- WHAT YOU SHOULD DO -
Having found the line that contains "hfov_deg: 46.4", please retype only it and every line after it up to the end of the entries, exactly as written.

*** Opening of MATERIAL PROVIDED ***

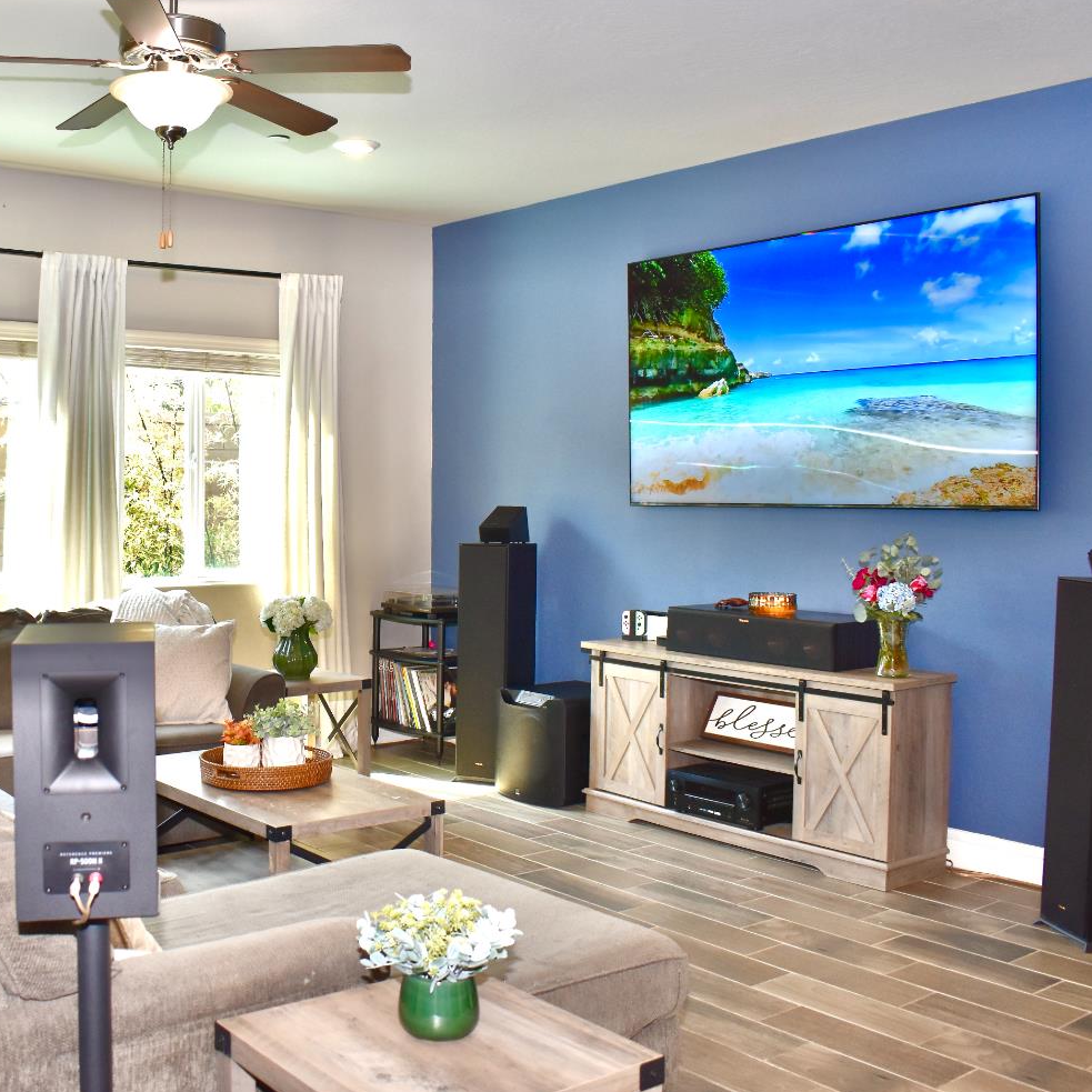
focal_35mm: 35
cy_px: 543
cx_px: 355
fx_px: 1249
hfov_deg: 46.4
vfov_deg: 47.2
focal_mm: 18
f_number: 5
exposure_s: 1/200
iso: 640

*** Close of MATERIAL PROVIDED ***

- FINAL ANSWER -
hfov_deg: 46.4
vfov_deg: 47.2
focal_mm: 18
f_number: 5
exposure_s: 1/200
iso: 640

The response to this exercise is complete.